Each line that has the string "大阪市立西船場小学校" must be copied from the records below.

Saved entries
[Start of Attachment]

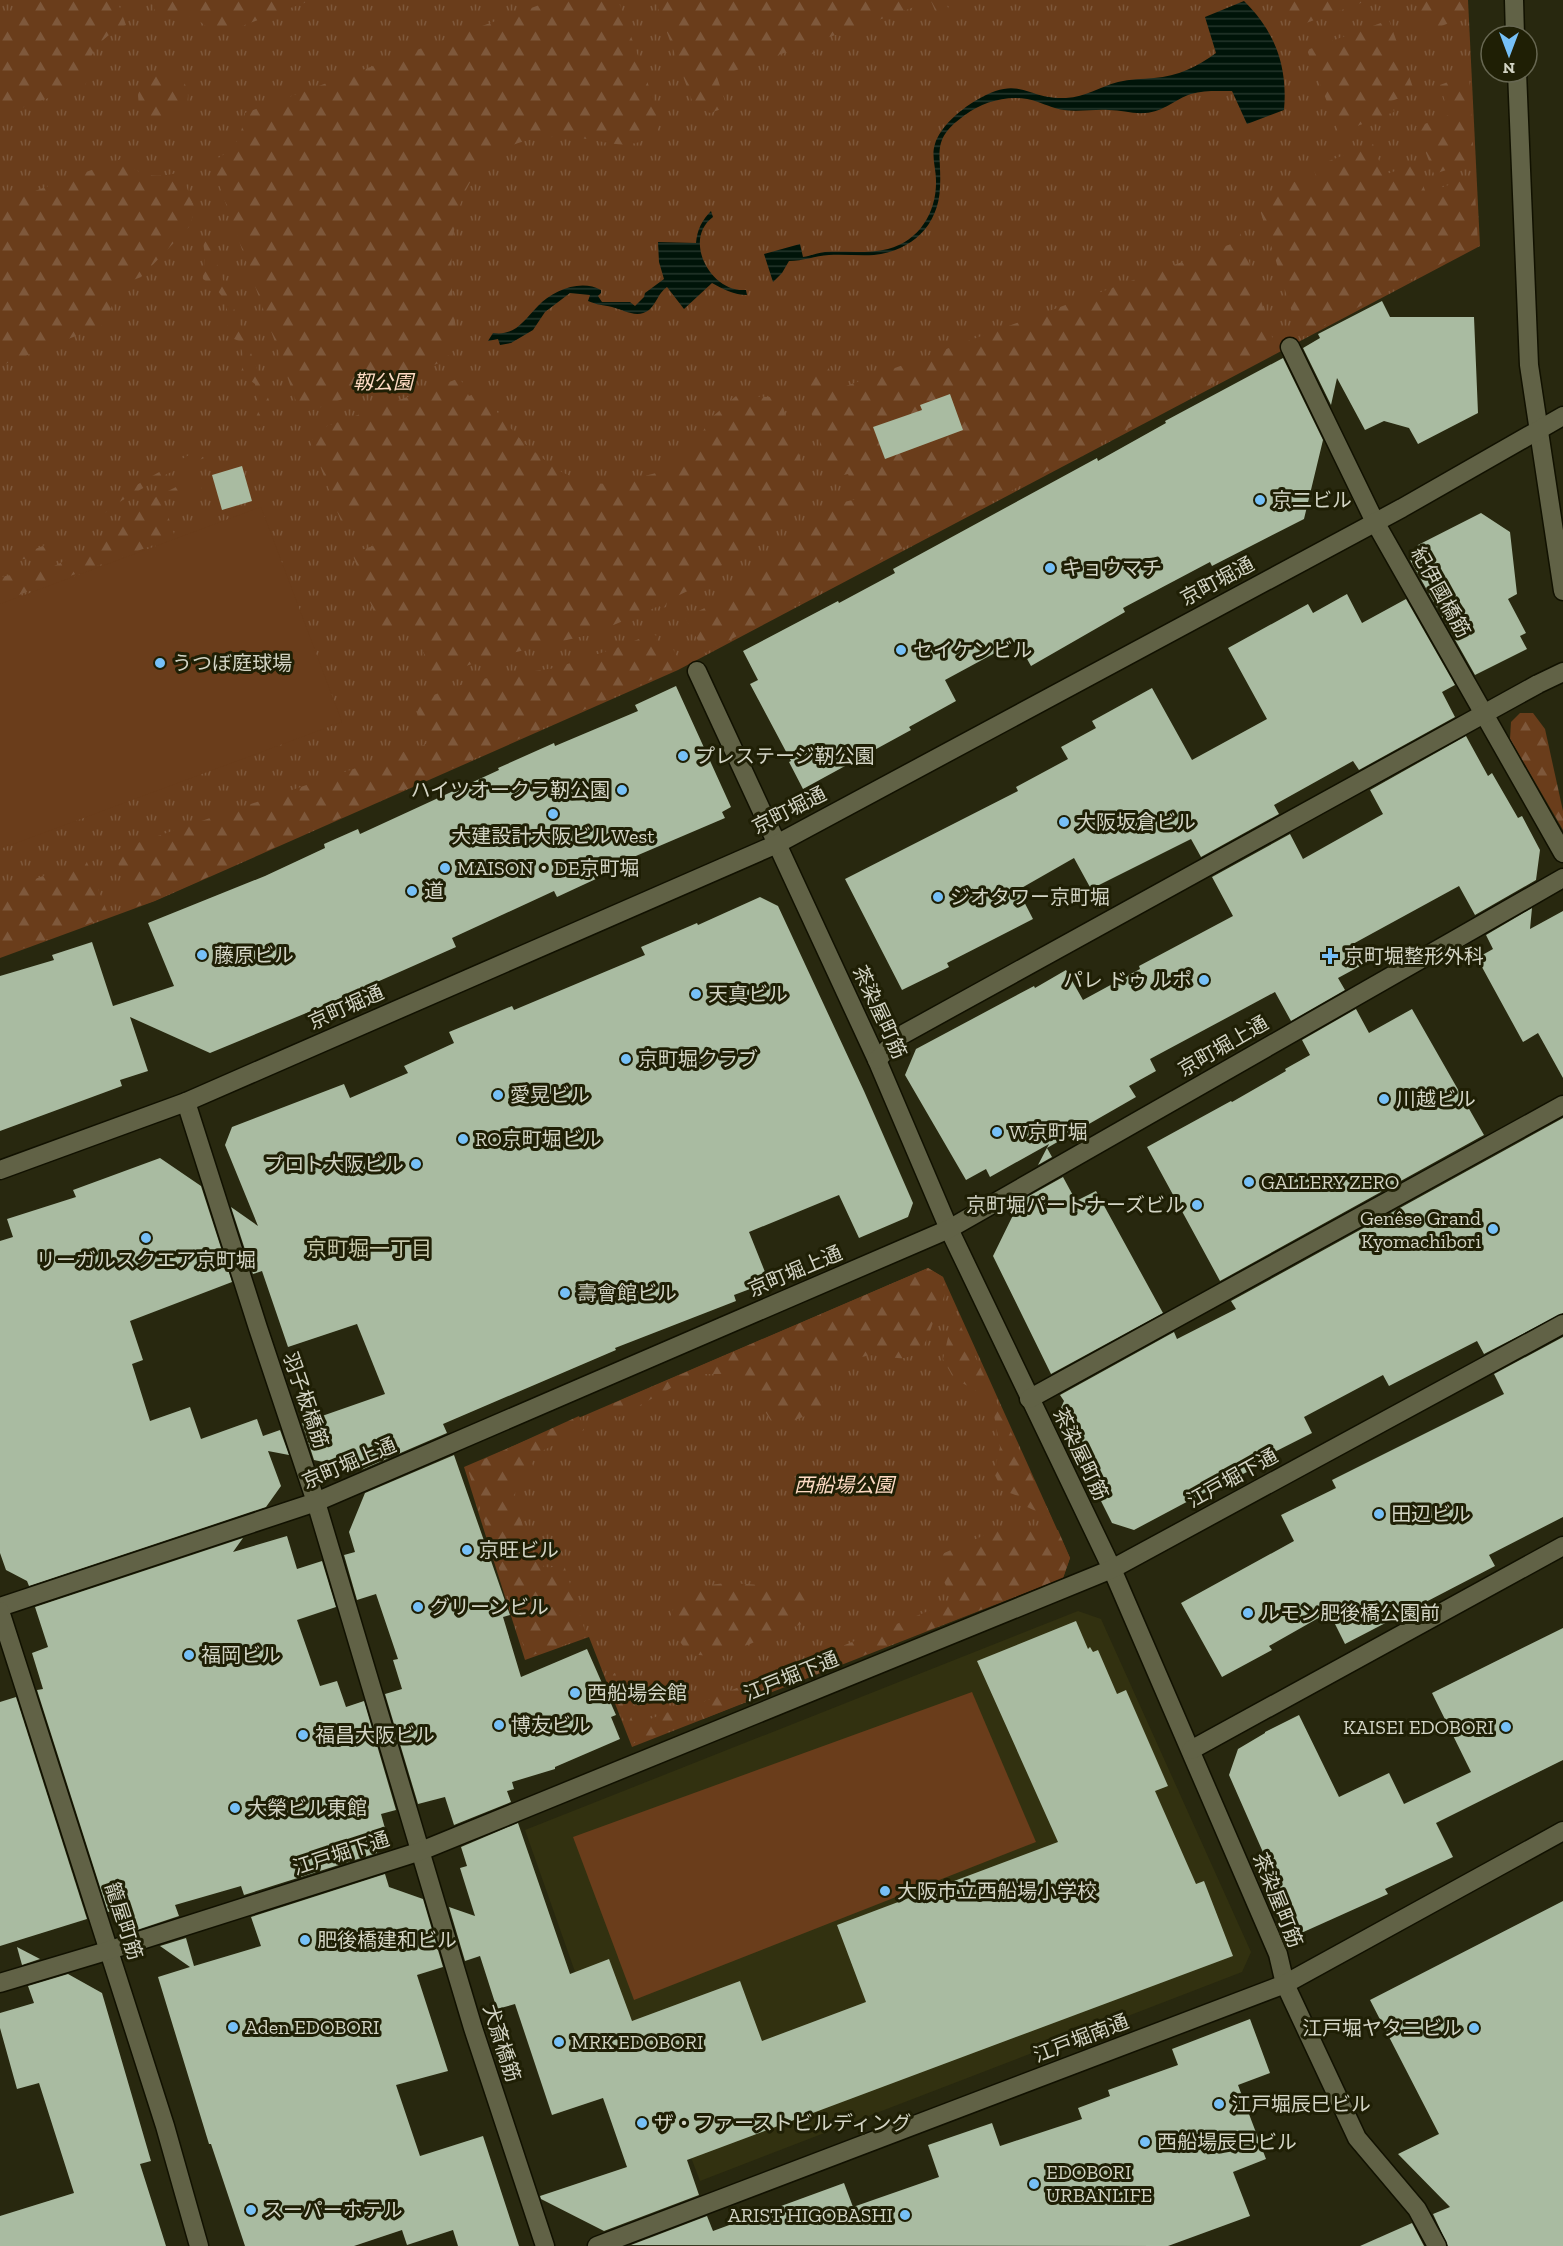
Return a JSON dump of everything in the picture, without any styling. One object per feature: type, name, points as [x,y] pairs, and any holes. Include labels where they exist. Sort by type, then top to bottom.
[{"type":"street","points":[[1514,0],[1515,24]]},
{"type":"street","points":[[1517,84],[1529,365],[1563,591]]},
{"type":"street","name":"紀伊國橋筋","points":[[1290,347],[1375,522],[1563,854]]},
{"type":"street","name":"京町堀通","points":[[0,1170],[186,1102],[777,844],[1375,522],[1563,416]]},
{"type":"street","name":"茶染屋町筋","points":[[697,671],[877,1060],[949,1229],[1112,1569],[1278,1954],[1285,1984],[1357,2138],[1417,2209],[1437,2246]]},
{"type":"street","points":[[877,1060],[900,1036],[1563,672]]},
{"type":"street","name":"京町堀上通","points":[[0,1609],[316,1502],[949,1229],[1563,878]]},
{"type":"street","name":"羽子板橋筋","points":[[186,1102],[316,1502],[421,1851]]},
{"type":"street","points":[[1029,1399],[1563,1105]]},
{"type":"street","name":"江戸堀下通","points":[[0,1983],[421,1851],[1112,1569],[1563,1324]]},
{"type":"street","points":[[1191,1750],[1563,1546]]},
{"type":"street","name":"籠屋町筋","points":[[0,1609],[165,2126],[199,2246]]},
{"type":"street","name":"江戸堀南通","points":[[597,2246],[1285,1984],[1563,1832]]},
{"type":"street","name":"犬斎橋筋","points":[[421,1851],[473,2028],[545,2246]]},
{"type":"shaded area","points":[[1244,1],[1264,25],[1277,51],[1284,79],[1284,110],[1247,124],[1232,91],[1196,93],[1185,96],[1164,108],[1145,113],[1064,110],[1019,98],[981,105],[954,124],[942,140],[938,201],[935,213],[921,234],[900,248],[874,255],[829,255],[789,261],[773,282],[764,254],[800,244],[803,257],[825,252],[880,251],[899,245],[918,232],[930,213],[936,192],[933,153],[935,144],[941,131],[951,120],[975,101],[990,93],[1013,88],[1052,98],[1066,98],[1086,94],[1118,82],[1179,73],[1202,63],[1216,53],[1205,17]]},
{"type":"shaded area","points":[[711,211],[713,217],[704,227],[700,239],[705,263],[722,283],[733,289],[746,290],[747,295],[733,293],[712,283],[684,309],[667,287],[649,310],[635,314],[588,301],[590,295],[570,293],[545,312],[533,330],[511,343],[500,345],[498,339],[488,341],[493,333],[513,330],[551,295],[576,286],[601,290],[598,296],[602,302],[630,302],[635,306],[645,293],[664,279],[659,262],[658,242],[696,243],[700,226]]},
{"type":"shaded area","name":"大阪市立西船場小学校","points":[[1078,1611],[1101,1619],[1251,1952],[1242,1972],[700,2181],[652,2055],[610,2071],[525,1830]]},
{"type":"green space","name":"靱公園","points":[[0,0],[1468,0],[1480,246],[678,670],[155,901],[0,958]]},
{"type":"green space","points":[[32,0],[117,0],[126,25],[108,36],[96,48],[89,63],[86,84],[0,116],[0,28]]},
{"type":"green space","points":[[151,0],[312,0],[215,36],[202,23],[189,16],[156,14]]},
{"type":"green space","points":[[553,0],[618,0],[657,109],[658,130],[639,142],[630,144],[612,144],[581,138],[537,138],[504,149],[480,169],[464,195],[455,227],[451,262],[457,336],[442,343],[450,359],[313,410],[298,407],[211,162],[226,153],[235,143],[239,137],[245,113]]},
{"type":"green space","points":[[655,0],[945,0],[950,13],[938,18],[931,1],[859,27],[862,36],[848,41],[844,32],[812,43],[815,53],[802,57],[798,48],[717,77],[727,107],[710,113],[694,106]]},
{"type":"green space","points":[[1278,0],[1369,0],[1298,26]]},
{"type":"green space","points":[[1415,0],[1465,0],[1466,16],[1427,32]]},
{"type":"green space","points":[[1389,20],[1415,93],[1391,101],[1394,112],[1339,133],[1307,50]]},
{"type":"green space","points":[[163,71],[181,78],[188,96],[181,114],[163,121],[145,114],[138,96],[145,78]]},
{"type":"green space","points":[[1469,74],[1474,161],[1434,174],[1416,127],[1449,115],[1440,85]]},
{"type":"green space","points":[[1373,144],[1384,175],[1415,164],[1426,193],[1474,176],[1478,244],[1300,338],[1260,210],[1262,202],[1266,195],[1281,186],[1316,176],[1313,167]]},
{"type":"green space","points":[[121,159],[135,170],[149,175],[181,172],[195,209],[190,226],[141,277],[118,286],[106,324],[0,366],[0,204]]},
{"type":"green space","points":[[1237,222],[1276,350],[705,653],[685,617],[718,601],[746,575],[805,536],[824,517],[831,505],[857,499],[848,474],[832,478],[803,387],[808,375],[828,367],[838,389],[1231,244],[1226,229]]},
{"type":"green space","points":[[207,238],[270,403],[269,418],[259,428],[253,425],[259,410],[255,384],[241,379],[243,354],[239,341],[229,337],[226,328],[230,320],[224,299],[203,279],[204,239]]},
{"type":"green space","points":[[460,378],[469,396],[483,390],[501,418],[525,444],[556,469],[584,483],[614,484],[656,473],[693,449],[710,419],[736,396],[771,397],[783,407],[808,482],[804,496],[788,519],[777,528],[725,562],[711,577],[667,601],[666,607],[659,606],[592,634],[483,660],[438,676],[429,670],[413,620],[380,629],[352,553],[373,546],[362,518],[342,524],[311,442],[319,429]]},
{"type":"green space","points":[[198,454],[204,458],[167,474],[116,504],[71,541],[32,558],[0,562],[0,557],[20,555],[63,538],[112,499],[189,455]]},
{"type":"green space","points":[[198,476],[202,488],[163,501],[175,537],[0,602],[0,577],[50,568],[87,550],[142,504]]},
{"type":"green space","name":"うつぼ庭球場","points":[[261,507],[342,722],[0,849],[0,604]]},
{"type":"green space","points":[[651,634],[658,636],[656,642],[662,652],[672,647],[682,666],[154,901],[133,908],[114,851],[429,743],[414,702],[475,680],[555,668]]},
{"type":"green space","points":[[1520,713],[1533,713],[1545,729],[1563,811],[1563,830],[1510,739],[1511,722]]},
{"type":"green space","points":[[86,860],[109,916],[0,957],[0,892]]},
{"type":"green space","name":"西船場公園","points":[[928,1268],[943,1277],[1070,1558],[1063,1578],[632,1747],[589,1637],[525,1660],[464,1467]]},
{"type":"green space","points":[[928,1268],[943,1277],[945,1289],[942,1303],[923,1346],[906,1358],[883,1355],[865,1356],[845,1364],[830,1377],[823,1397],[823,1409],[775,1428],[757,1398],[746,1388],[722,1374],[696,1374],[617,1418],[612,1404]]},
{"type":"green space","points":[[954,1312],[1052,1519],[1021,1504],[1018,1496],[1002,1490],[994,1473],[1000,1447],[994,1415],[986,1400],[974,1389],[954,1379],[943,1359]]},
{"type":"green space","points":[[579,1416],[584,1430],[530,1457],[534,1469],[520,1480],[516,1487],[515,1497],[537,1562],[546,1567],[564,1565],[587,1637],[527,1657],[467,1467]]},
{"type":"green space","points":[[996,1530],[1058,1530],[1070,1558],[1063,1578],[841,1664],[835,1649],[953,1601],[933,1558]]},
{"type":"green space","points":[[729,1583],[803,1590],[809,1603],[808,1615],[802,1624],[735,1649],[709,1655],[698,1655],[689,1651],[681,1643],[675,1631],[671,1613],[688,1594],[703,1587]]},
{"type":"green space","points":[[817,1655],[823,1671],[703,1719],[698,1704]]},
{"type":"green space","points":[[615,1673],[634,1725],[674,1710],[680,1725],[632,1744],[608,1675]]},
{"type":"green space","points":[[972,1692],[1036,1842],[634,2000],[573,1837]]},
{"type":"building","points":[[1382,301],[1390,317],[1474,317],[1478,413],[1418,444],[1409,428],[1384,421],[1365,430],[1337,378],[1331,405],[1303,348],[1320,338],[1318,334]]},
{"type":"building","points":[[1283,358],[1323,440],[1304,519],[1212,566],[1210,562],[1123,608],[1125,612],[1031,666],[1017,641],[945,680],[956,701],[909,727],[911,730],[803,789],[789,762],[791,761],[750,684],[758,680],[743,651],[895,573],[893,569],[1097,458],[1098,461],[1166,423],[1165,421]]},
{"type":"building","points":[[950,394],[963,430],[885,459],[873,427],[922,410],[920,405]]},
{"type":"building","points":[[242,466],[252,501],[222,510],[212,475]]},
{"type":"building","points":[[1481,513],[1510,532],[1517,594],[1508,599],[1526,633],[1520,636],[1527,649],[1475,675],[1410,560],[1418,545]]},
{"type":"building","points":[[1347,594],[1362,623],[1406,599],[1455,685],[1442,692],[1455,717],[1359,770],[1353,761],[1274,805],[1279,814],[1201,857],[1191,839],[1091,889],[1074,858],[1018,890],[1033,919],[947,963],[949,967],[902,990],[845,879],[1018,791],[1016,787],[1068,759],[1061,747],[1096,728],[1092,721],[1152,688],[1192,760],[1267,719],[1228,648],[1308,604],[1313,613]]},
{"type":"building","points":[[676,686],[731,807],[722,812],[725,818],[596,873],[598,878],[557,897],[554,891],[452,938],[456,947],[210,1053],[130,1017],[148,1071],[120,1080],[122,1086],[0,1131],[0,976],[54,960],[52,955],[92,942],[113,1006],[174,986],[148,923],[265,876],[325,848],[324,844],[358,829],[360,834],[554,743],[555,746],[638,711],[635,705]]},
{"type":"building","points":[[1466,736],[1488,776],[1492,773],[1518,818],[1522,816],[1540,850],[1536,880],[1475,915],[1459,886],[1351,945],[1362,965],[1338,978],[1345,990],[1291,1021],[1275,992],[1150,1059],[1156,1071],[1129,1086],[1136,1097],[1047,1148],[1052,1157],[1038,1165],[1049,1144],[990,1177],[986,1169],[966,1180],[905,1075],[916,1049],[1066,970],[1083,1000],[1140,969],[1139,966],[1233,916],[1212,877],[1290,834],[1303,859],[1383,814],[1370,790]]},
{"type":"building","points":[[760,897],[778,906],[864,1091],[913,1203],[908,1217],[859,1238],[839,1195],[749,1232],[769,1282],[734,1295],[736,1301],[615,1348],[616,1350],[443,1424],[447,1433],[361,1470],[314,1460],[302,1423],[385,1394],[357,1324],[288,1347],[262,1271],[253,1274],[231,1207],[258,1226],[225,1145],[232,1127],[344,1084],[350,1098],[408,1073],[404,1066],[454,1043],[449,1032],[512,1006],[514,1010],[645,955],[641,947]]},
{"type":"building","points":[[1532,908],[1530,929],[1563,911],[1563,1078],[1538,1033],[1523,1042],[1477,958],[1493,949],[1486,935]]},
{"type":"building","points":[[1356,1009],[1369,1033],[1412,1009],[1484,1135],[1220,1281],[1147,1147],[1286,1071],[1285,1069],[1310,1055],[1302,1040]]},
{"type":"building","points":[[1563,1118],[1563,1313],[1484,1354],[1477,1341],[1389,1386],[1383,1375],[1304,1417],[1312,1433],[1245,1467],[1247,1472],[1134,1530],[1112,1523],[1060,1410],[1064,1401],[1060,1395],[1174,1332],[1177,1339],[1236,1309],[1231,1301]]},
{"type":"building","points":[[160,1158],[201,1186],[232,1282],[130,1321],[143,1360],[132,1364],[150,1421],[190,1407],[201,1439],[257,1419],[263,1436],[280,1430],[289,1455],[268,1451],[281,1486],[266,1507],[29,1586],[27,1581],[6,1570],[0,1553],[0,1241],[13,1237],[7,1219],[76,1197],[73,1190]]},
{"type":"building","points":[[1063,1177],[1076,1201],[1096,1191],[1163,1313],[1051,1374],[993,1256],[1020,1201]]},
{"type":"building","points":[[1563,1337],[1563,1517],[1489,1555],[1495,1566],[1345,1644],[1329,1612],[1269,1646],[1272,1650],[1222,1677],[1181,1603],[1294,1541],[1281,1515],[1336,1488],[1332,1480],[1504,1394],[1494,1374]]},
{"type":"building","points":[[454,1455],[510,1615],[503,1617],[521,1677],[587,1649],[616,1715],[611,1717],[620,1739],[555,1767],[555,1769],[512,1782],[514,1789],[507,1791],[511,1802],[454,1825],[445,1797],[418,1804],[385,1694],[402,1689],[393,1660],[398,1659],[376,1594],[357,1600],[344,1555],[355,1552],[349,1532],[365,1493]]},
{"type":"building","points":[[287,1536],[297,1569],[322,1561],[336,1607],[297,1620],[320,1686],[337,1681],[346,1707],[364,1701],[396,1810],[381,1814],[386,1832],[372,1836],[377,1853],[244,1895],[241,1886],[175,1905],[179,1916],[137,1930],[112,1911],[108,1912],[37,1690],[43,1689],[32,1653],[48,1647],[35,1607],[243,1538],[233,1552]]},
{"type":"building","points":[[1076,1621],[1088,1649],[1090,1647],[1093,1652],[1098,1650],[1117,1694],[1126,1690],[1168,1786],[1155,1791],[1196,1884],[1204,1881],[1233,1956],[687,2160],[699,2195],[604,2231],[541,2199],[540,2196],[627,2167],[603,2098],[552,2115],[515,2004],[497,2009],[480,1956],[465,1961],[449,1907],[475,1916],[460,1868],[467,1866],[461,1847],[518,1823],[570,1974],[609,1959],[632,2021],[740,1981],[762,2041],[866,2002],[837,1925],[1058,1842],[977,1661]]},
{"type":"building","points":[[1563,1628],[1563,1760],[1436,1823],[1453,1857],[1385,1889],[1388,1894],[1299,1934],[1229,1775],[1238,1749],[1299,1715],[1339,1797],[1389,1773],[1404,1804],[1471,1772],[1432,1693]]},
{"type":"building","points":[[16,1697],[87,1919],[0,1946],[0,1702]]},
{"type":"building","points":[[385,1874],[389,1887],[423,1899],[443,1967],[417,1975],[448,2071],[396,2085],[420,2156],[483,2136],[519,2246],[458,2246],[453,2230],[407,2245],[402,2230],[354,2246],[245,2246],[211,2144],[209,2144],[158,1977],[190,1967],[160,1946],[186,1938],[194,1966],[261,1946],[251,1917]]},
{"type":"building","points":[[1563,1901],[1563,2246],[1448,2246],[1433,2214],[1450,2207],[1398,2154],[1439,2134],[1370,2000]]},
{"type":"building","points":[[17,1947],[40,1959],[22,1965]]},
{"type":"building","points":[[68,1974],[102,1993],[151,2161],[140,2164],[166,2246],[0,2246],[0,2216],[74,2193],[39,2083],[17,2089],[0,2028],[0,2013],[34,2003],[28,1986]]},
{"type":"building","points":[[1250,2019],[1270,2073],[1238,2085],[1266,2159],[1233,2172],[1250,2216],[1168,2246],[631,2245],[707,2216],[713,2231],[844,2183],[853,2207],[939,2177],[928,2145],[992,2123],[1000,2146],[1082,2119],[1078,2108],[1110,2096],[1108,2090],[1178,2065],[1172,2049]]},
{"type":"building","points":[[1412,2223],[1424,2246],[1360,2246]]},
{"type":"place","name":"京二ビル","points":[[1260,500]]},
{"type":"place","name":"キョウマチ","points":[[1050,568]]},
{"type":"place","name":"セイケンビル","points":[[901,650]]},
{"type":"place","name":"うつぼ庭球場","points":[[160,663]]},
{"type":"place","name":"プレステージ靭公園","points":[[683,756]]},
{"type":"place","name":"ハイツオークラ靭公園","points":[[622,790]]},
{"type":"place","name":"大建設計大阪ビルWest","points":[[553,814]]},
{"type":"place","name":"大阪坂倉ビル","points":[[1064,822]]},
{"type":"place","name":"MAISON・DE京町堀","points":[[445,868]]},
{"type":"place","name":"道","points":[[412,891]]},
{"type":"place","name":"ジオタワー京町堀","points":[[938,897]]},
{"type":"place","name":"藤原ビル","points":[[202,955]]},
{"type":"place","name":"京町堀整形外科","points":[[1330,956]]},
{"type":"place","name":"パレ ドゥ ルポ","points":[[1204,980]]},
{"type":"place","name":"天真ビル","points":[[696,994]]},
{"type":"place","name":"京町堀クラブ","points":[[626,1059]]},
{"type":"place","name":"愛晃ビル","points":[[498,1095]]},
{"type":"place","name":"川越ビル","points":[[1384,1099]]},
{"type":"place","name":"W京町堀","points":[[997,1132]]},
{"type":"place","name":"RO京町堀ビル","points":[[463,1139]]},
{"type":"place","name":"プロト大阪ビル","points":[[416,1164]]},
{"type":"place","name":"GALLERY ZERO","points":[[1249,1182]]},
{"type":"place","name":"京町堀パートナーズビル","points":[[1197,1205]]},
{"type":"place","name":"Genêse Grand Kyomachibori","points":[[1493,1229]]},
{"type":"place","name":"リーガルスクエア京町堀","points":[[146,1238]]},
{"type":"place","name":"壽會館ビル","points":[[565,1293]]},
{"type":"place","name":"田辺ビル","points":[[1379,1514]]},
{"type":"place","name":"京旺ビル","points":[[467,1550]]},
{"type":"place","name":"グリーンビル","points":[[418,1607]]},
{"type":"place","name":"ルモン肥後橋公園前","points":[[1248,1613]]},
{"type":"place","name":"福岡ビル","points":[[189,1655]]},
{"type":"place","name":"西船場会館","points":[[575,1693]]},
{"type":"place","name":"博友ビル","points":[[499,1725]]},
{"type":"place","name":"KAISEI EDOBORI","points":[[1506,1727]]},
{"type":"place","name":"福昌大阪ビル","points":[[303,1735]]},
{"type":"place","name":"大榮ビル東館","points":[[235,1808]]},
{"type":"place","name":"大阪市立西船場小学校","points":[[885,1891]]},
{"type":"place","name":"肥後橋建和ビル","points":[[305,1940]]},
{"type":"place","name":"Aden EDOBORI","points":[[233,2027]]},
{"type":"place","name":"江戸堀ヤタニビル","points":[[1474,2028]]},
{"type":"place","name":"MRK EDOBORI","points":[[559,2042]]},
{"type":"place","name":"江戸堀辰巳ビル","points":[[1219,2104]]},
{"type":"place","name":"ザ・ファーストビルディング","points":[[642,2123]]},
{"type":"place","name":"西船場辰巳ビル","points":[[1145,2142]]},
{"type":"place","name":"EDOBORI URBANLIFE","points":[[1034,2184]]},
{"type":"place","name":"スーパーホテル","points":[[251,2210]]},
{"type":"place","name":"ARIST HIGOBASHI","points":[[905,2215]]},
{"type":"district","name":"京町堀一丁目","points":[[369,1249]]}]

[End of Attachment]

▸ Exercise response
{"type":"shaded area","name":"大阪市立西船場小学校","points":[[1078,1611],[1101,1619],[1251,1952],[1242,1972],[700,2181],[652,2055],[610,2071],[525,1830]]},
{"type":"place","name":"大阪市立西船場小学校","points":[[885,1891]]},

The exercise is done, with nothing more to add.